Now we are taking our monitoring and alerting system one step further by adding a feedback loop that will allow the system to learn from its correct alerts and misses. Since all of the data are available in one place, we are using multiple inputs to detect discrepancies. It is an interesting task, as we have to account for daily, weekly and monthly trends that might impact alerting tolerance. We’ve outgrown simple thresholds on metrics and now use something that’s more intelligent.
Bonus: everyone is more responsive to customers
Another added bonus to ramping up our monitoring is that it has helped unite the business and engineering sides. The members of the engineering team have learned more about company’s business affairs, while the members of the business team have learned about technology that backs AppLovin’s operation.

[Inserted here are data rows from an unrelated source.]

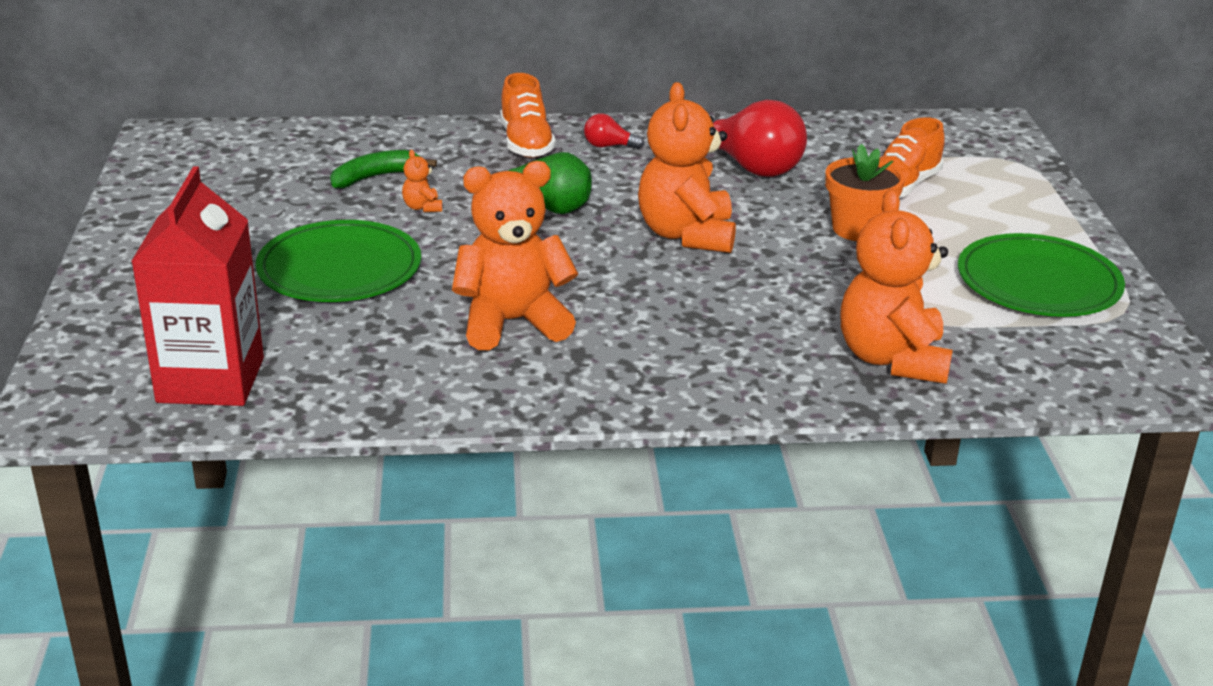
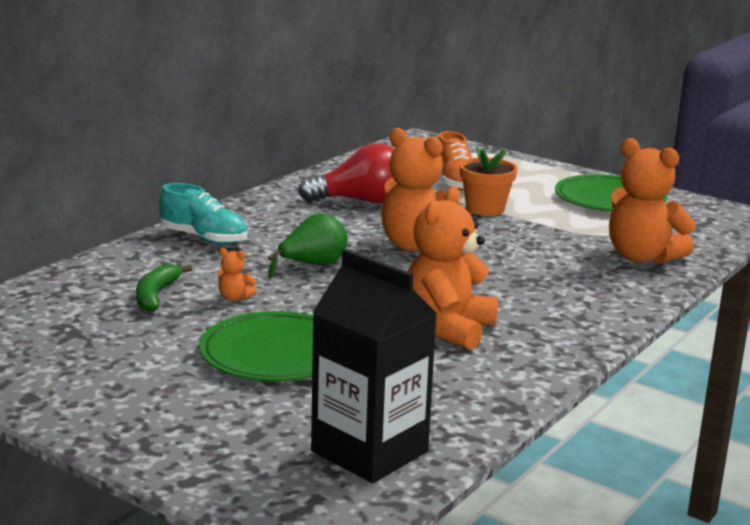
camera: 50 degrees left, 10 degrees down
(211, 380) = (369, 452): red carton -> black carton
(526, 143) = (204, 238): orange shoe -> turquoise shoe
(609, 146) = (258, 221): red light bulb -> none

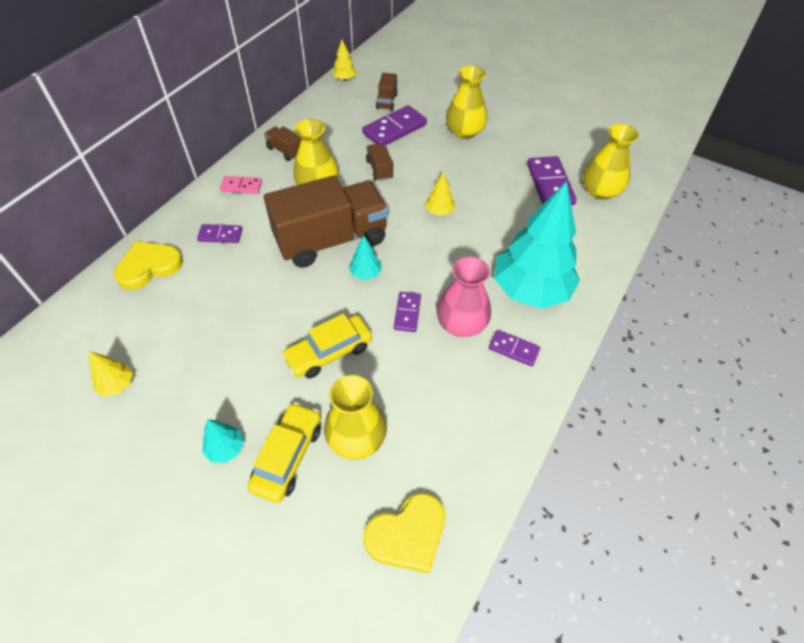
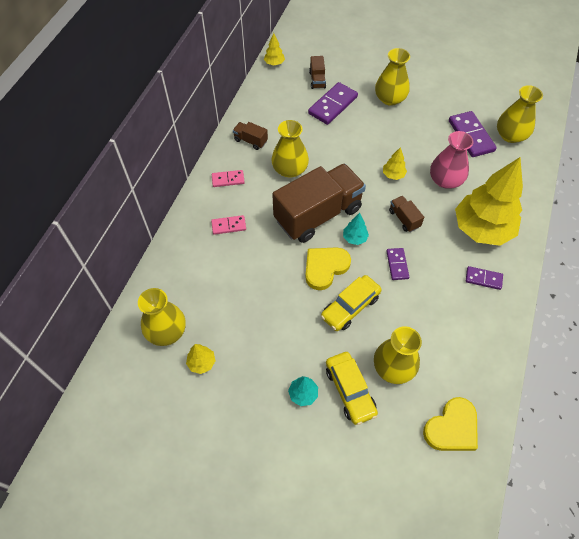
camera: 10 degrees left, 5 degrees up
(93, 339) = (166, 331): none -> yellow vase
(149, 266) = (183, 263): yellow heart -> yellow heart (325, 268)
(220, 235) = (229, 226): purple domino -> pink domino
(288, 456) = (350, 390): yellow car -> yellow car turned 150 degrees clockwise
(379, 169) = (333, 145): brown truck -> brown truck (404, 219)
(461, 323) = (439, 266): pink vase -> pink vase (445, 180)
(530, 290) = (482, 229): turquoise tree -> yellow tree

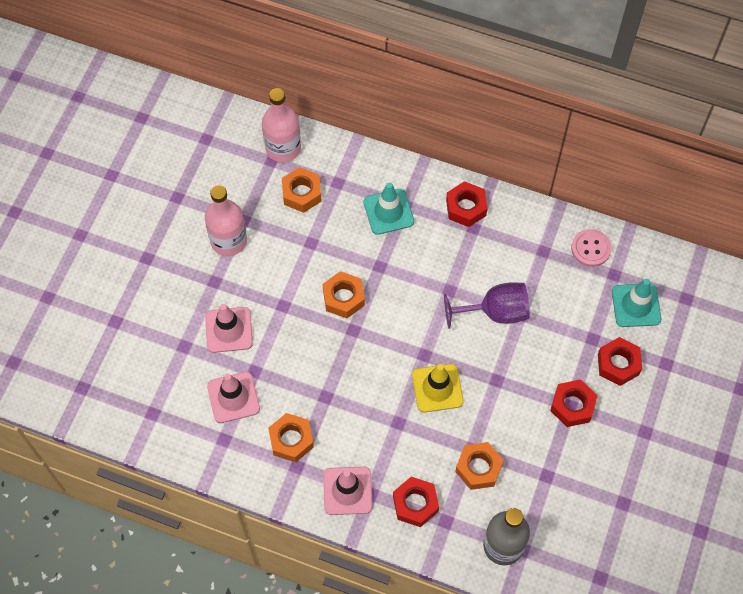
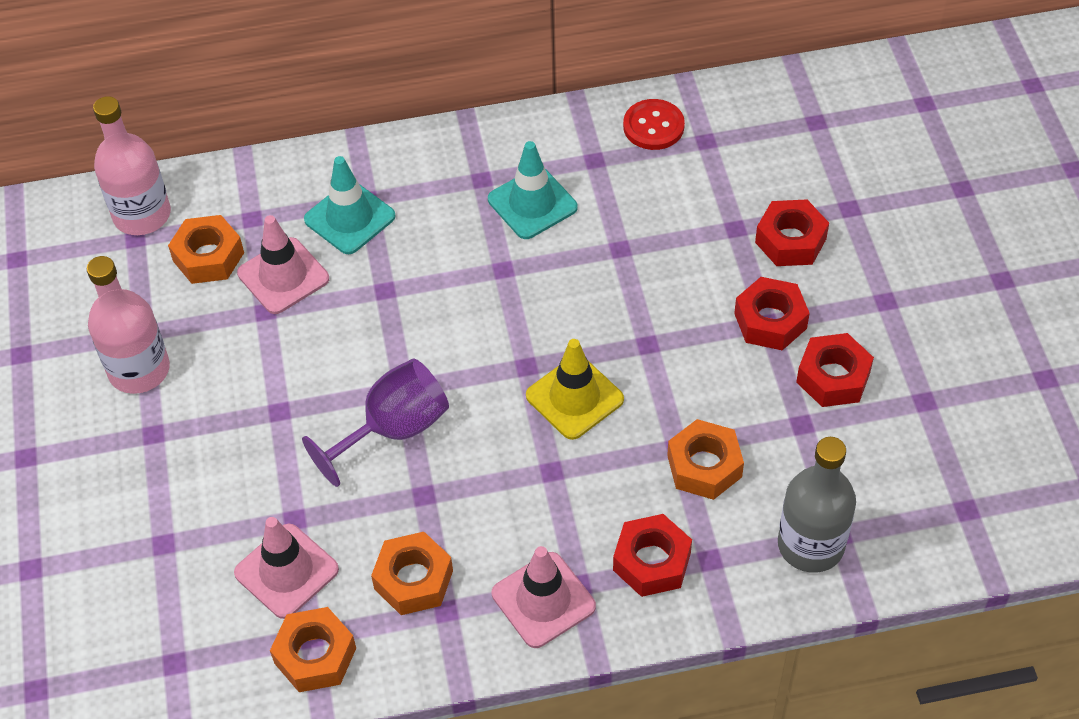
camera: 30 degrees left, 10 degrees down
(229, 330) = (218, 485): pink traffic cone -> pink traffic cone (283, 276)
(343, 298) = (361, 355): orange nut -> orange nut (315, 655)
(466, 207) = (453, 161): red nut -> red nut (833, 377)
(495, 312) = (585, 263): purple goblet -> purple goblet (393, 429)
(591, 248) = (653, 126): pink button -> red button
(636, 305) = (760, 161): turquoise traffic cone -> turquoise traffic cone (532, 203)

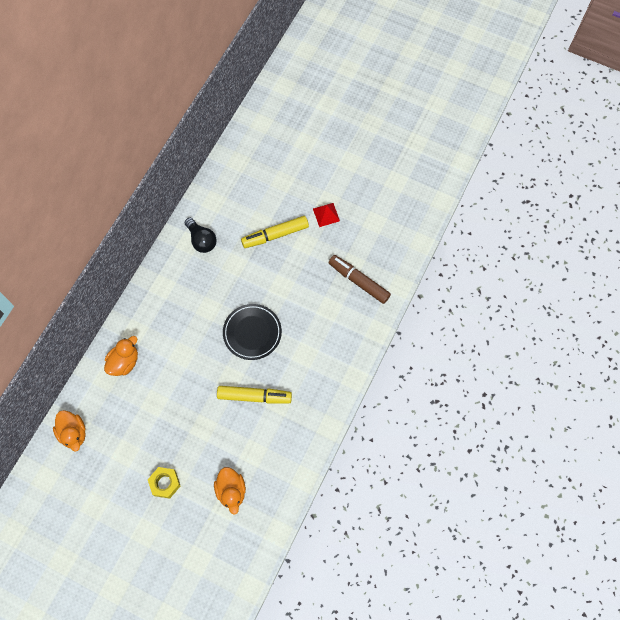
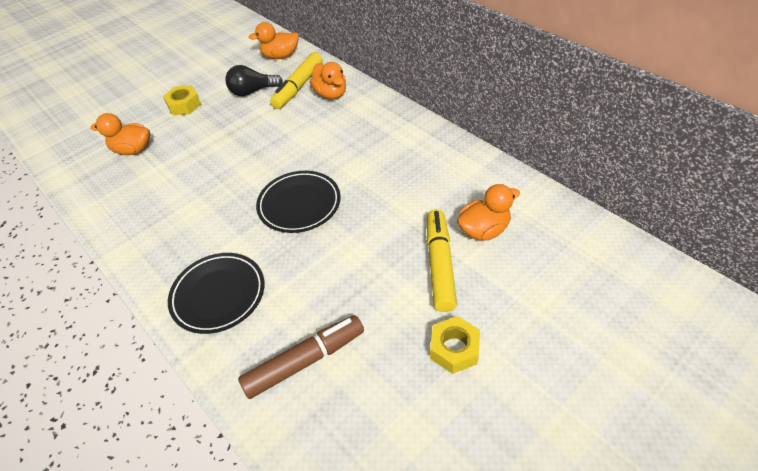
camera: 115 degrees right, 20 degrees down
(201, 240) = (462, 180): black light bulb -> black light bulb (252, 91)
(242, 218) = (484, 230): none -> orange duck
(254, 396) = (217, 189): yellow marker -> yellow marker (298, 87)
(326, 214) = (454, 349): red pyramid -> yellow nut
(336, 347) = (218, 295): none -> black plate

This sharing of knowledge has only added to our culture, where we value transparency, and people truly care about each other and feel responsible for the success or failure of the company.
The business team is seeing benefits from the monitoring system — combining application level alerts with business goals and metrics and creating automated email reports and alerts enables it to see what’s happening and make predictions across a wider spectrum of our customers, and that means faster and better results for them.
As of February 2015 we are processing about 500,000 metric data points per minute, coming from ~1000 servers across nine data centers. A server has an average 550 monitoring probes. Almost all of the monitoring systems work at a minute level granularity, and we are moving towards per-second granularity. We even monitor weather conditions around our data centers.
Building a scalable and versatile monitoring system has accomplished a number of goals for the company: Issues can be isolated a lot faster through metric correlation; our anxiety is reduced when we’re deploying new code; our alerting systems became a lot more intelligent; and through the work on the monitoring system, business and engineering teams grew a lot closer. Best of all, we’re confident that in addition to protecting our revenues, our enhanced, intelligent monitoring system has protected the revenues of our customers.